The Future of AI in Breast Screening
Whether AI-based readings will someday replace radiologists is as much an ethical and legal question as it is a medical and technological one. It is also a question generated more by AI hype than by experts familiar with the technological and medical aspects of radiological imaging. To date, there are no algorithms that can outperform double readings by two breast radiologists (Bennani-Baiti & Baltzer, 2020). Most medical experts and ethicists would argue for human-in-the-loop solutions anyway.

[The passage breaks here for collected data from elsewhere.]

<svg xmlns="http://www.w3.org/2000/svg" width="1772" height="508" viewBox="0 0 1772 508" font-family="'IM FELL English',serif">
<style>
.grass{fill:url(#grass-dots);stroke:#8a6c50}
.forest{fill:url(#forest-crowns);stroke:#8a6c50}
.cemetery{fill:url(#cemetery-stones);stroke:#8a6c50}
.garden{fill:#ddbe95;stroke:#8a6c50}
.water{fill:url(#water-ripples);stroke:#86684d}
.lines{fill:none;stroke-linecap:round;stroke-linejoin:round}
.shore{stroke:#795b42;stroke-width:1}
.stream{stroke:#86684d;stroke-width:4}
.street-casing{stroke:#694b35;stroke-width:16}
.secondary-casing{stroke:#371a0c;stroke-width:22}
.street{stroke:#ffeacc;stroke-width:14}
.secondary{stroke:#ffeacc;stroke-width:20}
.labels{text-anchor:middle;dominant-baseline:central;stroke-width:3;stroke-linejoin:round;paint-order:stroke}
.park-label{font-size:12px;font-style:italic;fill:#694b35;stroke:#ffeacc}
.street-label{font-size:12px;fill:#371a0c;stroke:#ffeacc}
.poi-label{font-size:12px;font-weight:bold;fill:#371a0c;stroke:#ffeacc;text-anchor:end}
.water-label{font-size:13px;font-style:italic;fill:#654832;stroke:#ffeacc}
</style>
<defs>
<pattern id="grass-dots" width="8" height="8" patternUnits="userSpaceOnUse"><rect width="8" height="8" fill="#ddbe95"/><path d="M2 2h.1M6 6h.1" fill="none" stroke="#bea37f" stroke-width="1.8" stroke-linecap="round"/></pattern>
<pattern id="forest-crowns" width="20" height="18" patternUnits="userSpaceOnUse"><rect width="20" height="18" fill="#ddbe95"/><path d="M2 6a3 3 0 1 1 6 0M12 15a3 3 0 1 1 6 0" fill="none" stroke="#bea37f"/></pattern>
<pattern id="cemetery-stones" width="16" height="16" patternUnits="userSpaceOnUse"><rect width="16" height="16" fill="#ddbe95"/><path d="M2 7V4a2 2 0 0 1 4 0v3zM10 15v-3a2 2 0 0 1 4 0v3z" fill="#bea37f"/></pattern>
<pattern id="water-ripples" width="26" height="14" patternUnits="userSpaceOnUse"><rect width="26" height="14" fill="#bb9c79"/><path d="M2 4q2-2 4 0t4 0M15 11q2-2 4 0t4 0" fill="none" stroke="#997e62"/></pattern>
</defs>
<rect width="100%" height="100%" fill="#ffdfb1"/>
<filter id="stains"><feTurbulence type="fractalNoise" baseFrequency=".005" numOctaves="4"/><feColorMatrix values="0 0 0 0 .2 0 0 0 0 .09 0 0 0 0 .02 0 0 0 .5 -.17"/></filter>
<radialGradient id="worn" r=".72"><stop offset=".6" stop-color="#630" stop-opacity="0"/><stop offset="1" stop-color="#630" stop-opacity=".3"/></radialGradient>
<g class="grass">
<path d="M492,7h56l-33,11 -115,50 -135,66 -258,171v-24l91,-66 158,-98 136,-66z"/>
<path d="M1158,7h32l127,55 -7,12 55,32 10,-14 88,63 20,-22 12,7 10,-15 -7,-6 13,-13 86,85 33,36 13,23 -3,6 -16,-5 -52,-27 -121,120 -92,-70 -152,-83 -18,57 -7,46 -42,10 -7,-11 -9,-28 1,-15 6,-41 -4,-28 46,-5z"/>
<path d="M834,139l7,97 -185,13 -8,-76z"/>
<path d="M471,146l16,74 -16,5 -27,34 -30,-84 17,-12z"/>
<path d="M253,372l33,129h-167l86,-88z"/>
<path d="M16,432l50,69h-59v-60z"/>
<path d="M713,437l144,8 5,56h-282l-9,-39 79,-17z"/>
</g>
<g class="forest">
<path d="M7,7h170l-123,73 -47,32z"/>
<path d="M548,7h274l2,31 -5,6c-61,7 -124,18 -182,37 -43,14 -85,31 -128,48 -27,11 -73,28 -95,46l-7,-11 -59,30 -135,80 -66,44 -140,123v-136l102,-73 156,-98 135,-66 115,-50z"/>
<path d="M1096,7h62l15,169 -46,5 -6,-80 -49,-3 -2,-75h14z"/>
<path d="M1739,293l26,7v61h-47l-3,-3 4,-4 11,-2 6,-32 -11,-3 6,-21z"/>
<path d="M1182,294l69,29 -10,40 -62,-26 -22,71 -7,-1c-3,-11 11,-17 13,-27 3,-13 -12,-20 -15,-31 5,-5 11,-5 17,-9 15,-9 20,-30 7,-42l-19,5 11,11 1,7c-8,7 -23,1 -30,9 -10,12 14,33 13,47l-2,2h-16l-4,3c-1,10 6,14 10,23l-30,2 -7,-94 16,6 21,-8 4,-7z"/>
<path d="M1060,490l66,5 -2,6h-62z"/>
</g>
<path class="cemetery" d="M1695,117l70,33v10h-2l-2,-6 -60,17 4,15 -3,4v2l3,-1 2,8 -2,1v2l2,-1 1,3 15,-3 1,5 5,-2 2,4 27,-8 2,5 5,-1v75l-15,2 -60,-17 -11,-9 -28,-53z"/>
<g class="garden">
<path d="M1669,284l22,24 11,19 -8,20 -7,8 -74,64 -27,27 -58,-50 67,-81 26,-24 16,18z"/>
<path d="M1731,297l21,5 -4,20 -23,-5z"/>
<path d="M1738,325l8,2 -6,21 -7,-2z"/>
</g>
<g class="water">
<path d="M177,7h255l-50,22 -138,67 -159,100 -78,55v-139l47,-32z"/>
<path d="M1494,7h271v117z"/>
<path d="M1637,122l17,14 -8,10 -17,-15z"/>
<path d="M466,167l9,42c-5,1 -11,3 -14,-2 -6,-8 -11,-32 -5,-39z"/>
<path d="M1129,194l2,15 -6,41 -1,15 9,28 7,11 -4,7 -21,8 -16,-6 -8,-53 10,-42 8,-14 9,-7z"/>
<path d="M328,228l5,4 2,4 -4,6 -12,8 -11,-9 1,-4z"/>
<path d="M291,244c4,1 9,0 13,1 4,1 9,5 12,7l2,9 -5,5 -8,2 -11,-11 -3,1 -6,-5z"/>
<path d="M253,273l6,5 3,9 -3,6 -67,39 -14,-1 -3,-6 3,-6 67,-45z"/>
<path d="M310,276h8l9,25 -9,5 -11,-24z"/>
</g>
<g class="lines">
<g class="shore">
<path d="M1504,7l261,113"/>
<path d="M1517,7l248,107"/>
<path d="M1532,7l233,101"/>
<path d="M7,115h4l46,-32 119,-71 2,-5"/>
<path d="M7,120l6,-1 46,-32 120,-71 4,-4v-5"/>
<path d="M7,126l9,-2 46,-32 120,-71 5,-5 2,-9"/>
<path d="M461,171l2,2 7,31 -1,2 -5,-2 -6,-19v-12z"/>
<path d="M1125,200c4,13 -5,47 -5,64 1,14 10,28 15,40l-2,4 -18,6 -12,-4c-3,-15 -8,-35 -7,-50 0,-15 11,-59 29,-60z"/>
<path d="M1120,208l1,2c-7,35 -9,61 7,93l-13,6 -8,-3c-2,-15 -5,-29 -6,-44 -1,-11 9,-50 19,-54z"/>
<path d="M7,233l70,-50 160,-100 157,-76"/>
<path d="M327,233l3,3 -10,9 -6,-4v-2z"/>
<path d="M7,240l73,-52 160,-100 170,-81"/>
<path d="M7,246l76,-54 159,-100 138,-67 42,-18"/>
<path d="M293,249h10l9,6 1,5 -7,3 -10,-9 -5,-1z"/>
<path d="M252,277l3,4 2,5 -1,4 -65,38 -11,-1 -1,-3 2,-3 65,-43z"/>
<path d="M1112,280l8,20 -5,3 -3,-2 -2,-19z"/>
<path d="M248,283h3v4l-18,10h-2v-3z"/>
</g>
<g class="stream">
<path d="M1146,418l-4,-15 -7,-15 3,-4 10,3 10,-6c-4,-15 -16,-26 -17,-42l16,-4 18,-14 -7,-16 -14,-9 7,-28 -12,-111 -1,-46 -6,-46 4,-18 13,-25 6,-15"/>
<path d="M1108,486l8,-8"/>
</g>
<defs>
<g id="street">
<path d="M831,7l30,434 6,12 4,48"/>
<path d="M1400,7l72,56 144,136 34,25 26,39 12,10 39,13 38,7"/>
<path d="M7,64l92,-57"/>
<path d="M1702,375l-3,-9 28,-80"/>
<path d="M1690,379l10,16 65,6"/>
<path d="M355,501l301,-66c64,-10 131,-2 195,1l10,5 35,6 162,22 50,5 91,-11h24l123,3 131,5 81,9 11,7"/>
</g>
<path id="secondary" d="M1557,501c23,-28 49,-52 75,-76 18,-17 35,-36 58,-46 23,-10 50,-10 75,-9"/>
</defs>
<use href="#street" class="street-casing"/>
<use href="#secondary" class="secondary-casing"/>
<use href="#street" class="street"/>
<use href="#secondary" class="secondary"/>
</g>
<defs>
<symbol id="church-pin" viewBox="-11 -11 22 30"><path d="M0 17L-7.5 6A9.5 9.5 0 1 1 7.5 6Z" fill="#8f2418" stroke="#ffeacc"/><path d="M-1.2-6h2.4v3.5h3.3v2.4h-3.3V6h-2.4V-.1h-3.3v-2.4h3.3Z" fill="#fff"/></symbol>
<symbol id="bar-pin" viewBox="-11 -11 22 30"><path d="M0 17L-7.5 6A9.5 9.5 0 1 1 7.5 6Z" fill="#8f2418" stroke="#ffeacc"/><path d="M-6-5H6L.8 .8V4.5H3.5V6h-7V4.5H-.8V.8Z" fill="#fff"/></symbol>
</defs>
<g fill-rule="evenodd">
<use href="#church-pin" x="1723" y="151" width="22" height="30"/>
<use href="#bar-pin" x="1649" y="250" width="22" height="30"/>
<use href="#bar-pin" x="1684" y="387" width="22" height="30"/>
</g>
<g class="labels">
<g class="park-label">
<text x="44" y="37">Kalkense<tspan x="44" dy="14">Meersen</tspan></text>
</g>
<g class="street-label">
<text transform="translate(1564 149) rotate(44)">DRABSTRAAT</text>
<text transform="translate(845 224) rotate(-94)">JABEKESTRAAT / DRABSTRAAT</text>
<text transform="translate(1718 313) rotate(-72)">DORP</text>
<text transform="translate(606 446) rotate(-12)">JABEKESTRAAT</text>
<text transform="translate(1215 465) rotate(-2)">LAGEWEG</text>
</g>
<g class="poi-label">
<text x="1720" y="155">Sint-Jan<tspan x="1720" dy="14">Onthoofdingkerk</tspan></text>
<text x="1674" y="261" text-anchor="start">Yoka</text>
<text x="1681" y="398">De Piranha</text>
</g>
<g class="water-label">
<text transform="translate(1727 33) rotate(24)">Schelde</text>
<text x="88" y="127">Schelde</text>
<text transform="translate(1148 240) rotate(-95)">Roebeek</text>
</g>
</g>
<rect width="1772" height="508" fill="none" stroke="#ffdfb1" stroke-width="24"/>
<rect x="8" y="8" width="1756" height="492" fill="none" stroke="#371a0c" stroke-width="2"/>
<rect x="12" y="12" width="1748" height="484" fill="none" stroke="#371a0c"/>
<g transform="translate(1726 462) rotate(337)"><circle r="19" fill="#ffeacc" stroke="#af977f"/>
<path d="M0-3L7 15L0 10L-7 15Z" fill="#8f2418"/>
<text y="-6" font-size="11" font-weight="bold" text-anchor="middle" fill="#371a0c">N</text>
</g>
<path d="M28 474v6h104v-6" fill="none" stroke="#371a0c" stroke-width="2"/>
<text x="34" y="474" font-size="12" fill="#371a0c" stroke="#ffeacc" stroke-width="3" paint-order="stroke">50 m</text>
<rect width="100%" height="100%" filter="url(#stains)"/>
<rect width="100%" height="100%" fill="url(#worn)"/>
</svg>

Even if AI does not completely take over the task of reading scans or images, there are several areas of potential utility in breast cancer screening: replacing the second reader (second readers are more common in Europe than in the U.S.); sifting out only the abnormal exams for human review and thereby reducing the workload of an already short-staffed specialty; measuring breast density; and improving diagnostic accuracy. These last two are the focus of current commercial solutions. AI may also enable automatic measurement and mapping of lesions. A fruitful area of AI development would be the integration of data from multiple imaging modalities, and, ideally, from past mammograms as well, to improve the positive predictive value of screening. Perhaps even more exciting is the possibility that radiological screening may one day be combined with clinical and biomarker data not only to screen but also to assess risk more accurately (Bennani-Baiti & Baltzer, 2020; Chiwome et al, 2020).
For the time being, several relevant questions remain. Stand-alone, first reader plus AI, AI-assisted first reader or AI pre-selection? Should AI interpretations be made known to radiologists before or after their own interpretations? Will AI-indicated markings prevent identification of other lesions? Stand-alone AI breast cancer screening seems unlikely in the near term, unless algorithms can one day analyze the imaging data and integrate the indication, the clinical history and the clinical findings with that image data, as radiologists currently do. They would also need to screen for more common lesions as well as for rare ones (Bennani-Baiti & Baltzer, 2020). One thing seems certain though: AI-assisted breast cancer screening is here to stay. Whether it will have widespread adoption and demonstrate the intended benefits across clinical settings and diverse populations will be determined in the next decade.